1. Field of the Invention
This invention relates to an electronic tachometer for producing a signal indicative of the speed at which a servo head traverses a series of magnetic tracks in data storage equipment, and more particularly to an improved differentiator for such tachometer that produces a highly accurate discontinuous speed signal in response to traversal of the magnetic tracks by the servo head.
2. Description of the Prior Art
Existent electronic tachometers for indicating the speed at which a servo head moves radially of a magnetic disk on which parallel concentric servo tracks are recorded are employed in many disk pack data storage systems. One known technique for producing such speed signal is to integrate the current signal applied to drive the servo head in the radial direction. Because the current is proportional to the acceleration of the servo head, integration of the current signal produces a signal representative of speed. Such signal, however, is subject to electronic integrator drift, external forces and force constant variation and therefore although continuous, is not sufficiently accurate.
Another known technique for producing a speed signal is to differentiate a signal representative of the position of the servo head relative to the tracks. This technique, although much more accurate than the integration technique, produces a discontinuous signal because the position signal, when the head moves at or near the center of one of the servo tracks, is not accurately related to head position.
The two techniques mentioned above have been combined to produce a tachometer that produces a continuous speed signal from an integrator which continuous signal is periodically reset or updated by a discontinuous speed signal produced by differentiating the position signal, U.S. Pat. No. 3,568,059 (324/177) to Sordello exemplifying such technique. Although the system disclosed in such patent provides improved performance over either of the above techniques when employed individually, present implementation utilizes an active differentiator that includes an operational amplifier. As is known, operational amplifiers have inherent characteristics such as amplifier slew rate, amplifier noise and band width limitations. Although these characteristics can be compensated for to avoid instability, they impair the accuracy of such system, particularly at low speeds wherein noise can account for a substantial proportion of the total output signal.
Further, the position signal includes alternate positive going and negative going portions, but portions of only one sense can be employed in producing a speed signal by differentiation. One known technique is to differentiate both the positive and negative going portions and then to rectify the resultant differentiated position signal so that all portions thereof vary in the same sense. Such rectification, however, increases the adverse effects of noise because the noise, rather than being averaged to zero by substantially equal positive and negative going portions is converted to DC by the rectifier. U.S. Pat. No. 3,883,894 (360/78) to Johnson exemplifies a system wherein the position signal is rectified.
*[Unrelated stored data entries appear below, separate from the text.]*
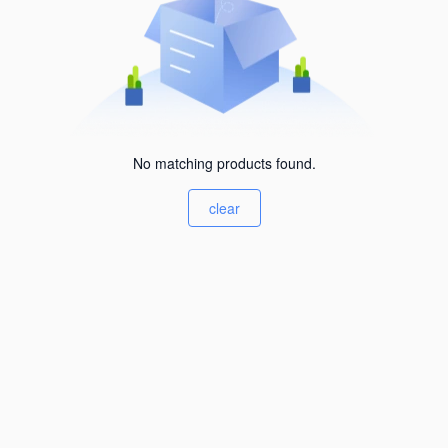
No matching products found.
clear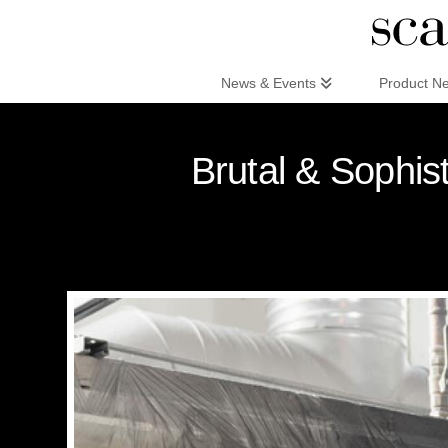
Scandinaviandesign.com
News & Events
Product N
Brutal & Sophi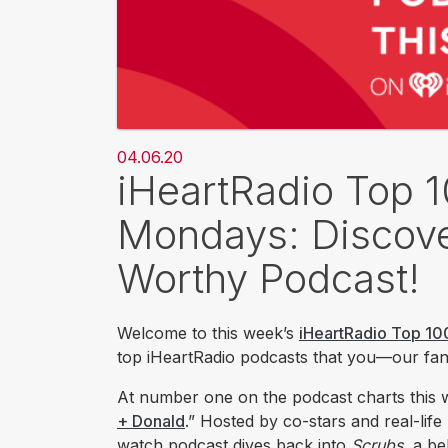
04.06.20
iHeartRadio Top 
Mondays: Discove
Worthy Podcast!
Welcome to this week’s
iHeartRadio Top 10
top iHeartRadio podcasts that you—our fans
At number one on t​he podcast charts this
+ Donald
.” Hosted by co-stars and real-life
watch podcast dives back into
Scrubs
, a b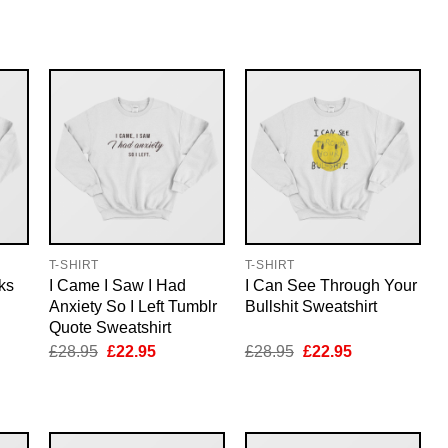
price
price
price
price
was:
is:
was:
is:
5.
£28.95.
£22.95.
£28.95.
£22.95.
T-SHIRT
T-SHIRT
ks
I Came I Saw I Had
I Can See Through Your
Anxiety So I Left Tumblr
Bullshit Sweatshirt
Quote Sweatshirt
nt
Original
Current
Original
Current
£
28.95
£
22.95
£
28.95
£
22.95
price
price
price
price
was:
is:
was:
is:
5.
£28.95.
£22.95.
£28.95.
£22.95.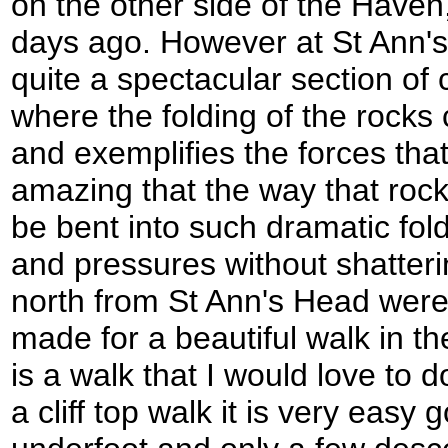
on the other side of the Haven
days ago. However at St Ann's
quite a spectacular section of c
where the folding of the rocks
and exemplifies the forces that
amazing that the way that rocks
be bent into such dramatic fol
and pressures without shatterin
north from St Ann's Head were 
made for a beautiful walk in th
is a walk that I would love to d
a cliff top walk it is very easy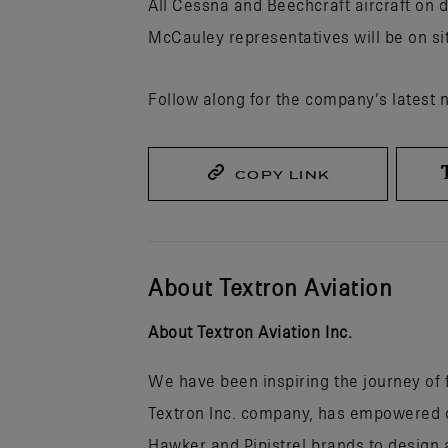
All Cessna and Beechcraft aircraft on d
McCauley representatives will be on si
Follow along for the company’s latest 
COPY LINK
About Textron Aviation
About Textron Aviation Inc.
We have been inspiring the journey of fl
Textron Inc. company, has empowered ou
Hawker and Pipistrel brands to design a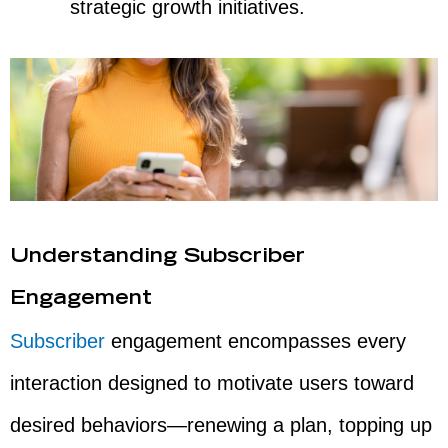
strategic growth initiatives.
Understanding Subscriber
Engagement
Subscriber
engagement encompasses every
interaction designed to motivate users toward
desired behaviors—renewing a plan, topping up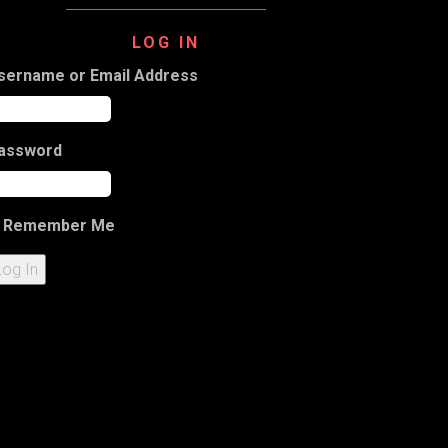
LOG IN
sername or Email Address
assword
Remember Me
Log In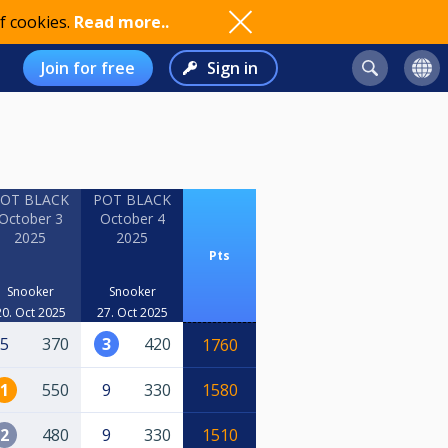
f cookies.
Read more..
Join for free
Sign in
OT BLACK
POT BLACK
October 3
October 4
2025
2025
Pts
Snooker
Snooker
20. Oct 2025
27. Oct 2025
5
370
3
420
1760
1
550
9
330
1580
2
480
9
330
1510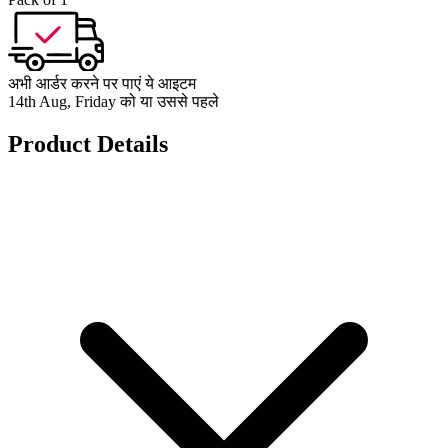
अभी आर्डर करने पर पाएं ये आइटम
14th Aug, Friday को या उससे पहले
Product Details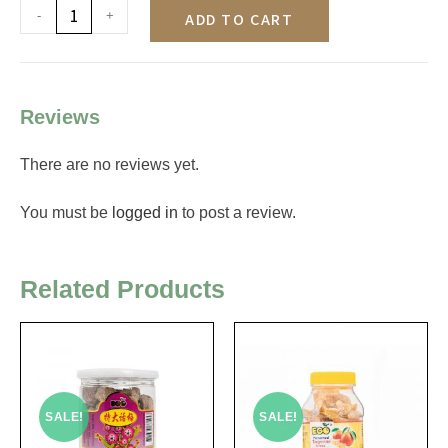
-
+
ADD TO CART
Reviews
There are no reviews yet.
You must be
logged in
to post a review.
Related Products
SALE!
SALE!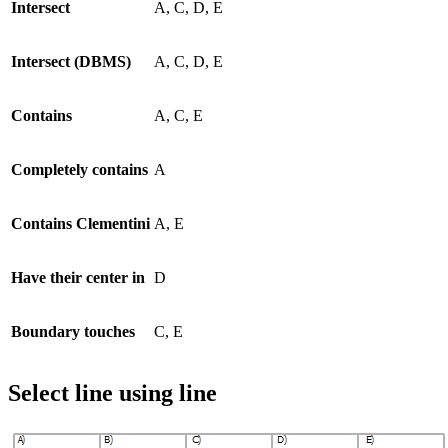
Intersect
A, C, D, E
Intersect (DBMS)
A, C, D, E
Contains
A, C, E
Completely contains
A
Contains Clementini
A, E
Have their center in
D
Boundary touches
C, E
Select line using line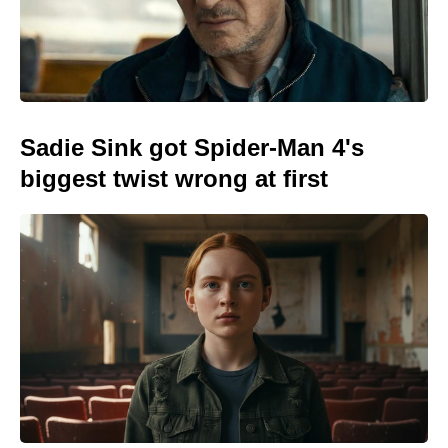
Sadie Sink got Spider-Man 4's
biggest twist wrong at first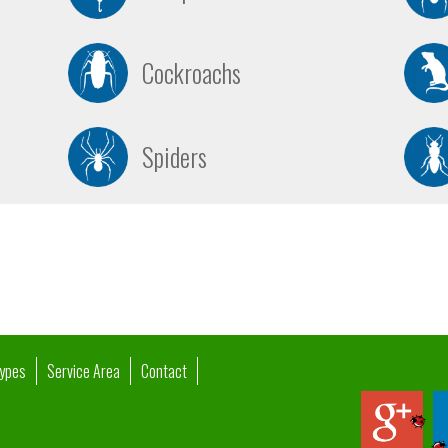
Cockroachs
Spiders
Types
Service Area
Contact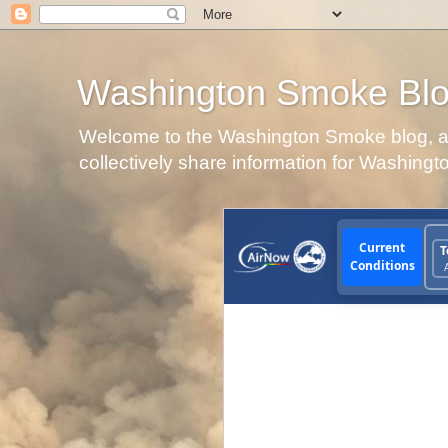
Washington Smoke Bl
Welcome to the Washington Smoke blog, a p
collectively share information for Washingt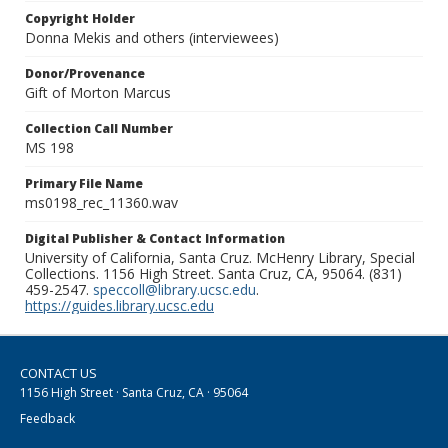
Copyright Holder
Donna Mekis and others (interviewees)
Donor/Provenance
Gift of Morton Marcus
Collection Call Number
MS 198
Primary File Name
ms0198_rec_11360.wav
Digital Publisher & Contact Information
University of California, Santa Cruz. McHenry Library, Special
Collections. 1156 High Street. Santa Cruz, CA, 95064. (831)
459-2547.
speccoll@library.ucsc.edu
.
https://guides.library.ucsc.edu
CONTACT US
1156 High Street · Santa Cruz, CA · 95064
Feedback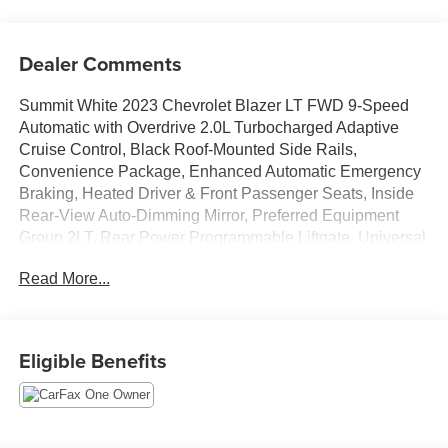
Dealer Comments
Summit White 2023 Chevrolet Blazer LT FWD 9-Speed
Automatic with Overdrive 2.0L Turbocharged Adaptive
Cruise Control, Black Roof-Mounted Side Rails,
Convenience Package, Enhanced Automatic Emergency
Braking, Heated Driver & Front Passenger Seats, Inside
Rear-View Auto-Dimming Mirror, Preferred Equipment
Group 2LT, Rear Power Programmable Liftgate, Universal
Home Remote, Wireless Charging.
Read More...
Recent Arrival! 22/29 City/Highway MPG
Eligible Benefits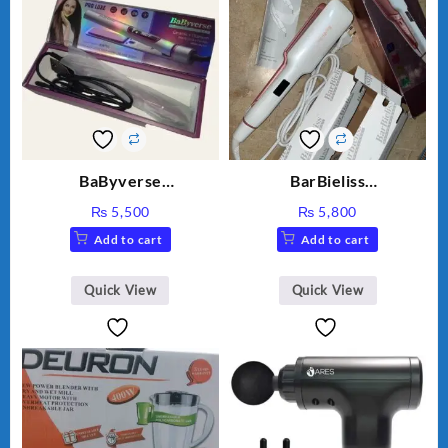
BaByverse
BarBieliss
PROFESSIONAL Ceramic
PROFESSIONAL Hair
₨
5,500
₨
5,800
Titanium model: BA-453
Straightener BA-3888
Add to cart
Add to cart
Quick View
Quick View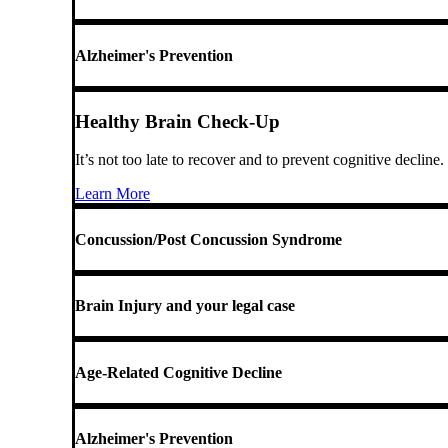
Alzheimer's Prevention
Healthy Brain Check-Up
It’s not too late to recover and to prevent cognitive decline.
Learn More
Concussion/Post Concussion Syndrome
Brain Injury and your legal case
Age-Related Cognitive Decline
Alzheimer's Prevention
Another technique, which eliminates the noise signal error resulting from rectification after differentiation is to provide two differentiators and to switch the differentiators so that the output of each differentiator is applied separately to the tachometer output during individual portions of the position signal. The accuracy of such system is dependent on the degree to which the components forming the differentiators are identical to one another. Identical components are impractical, particularly in commercially competitive systems. U.S. Pat. No. 3,820,712 (335/151.32) to Oswald exemplifies a system having two individual differentiators.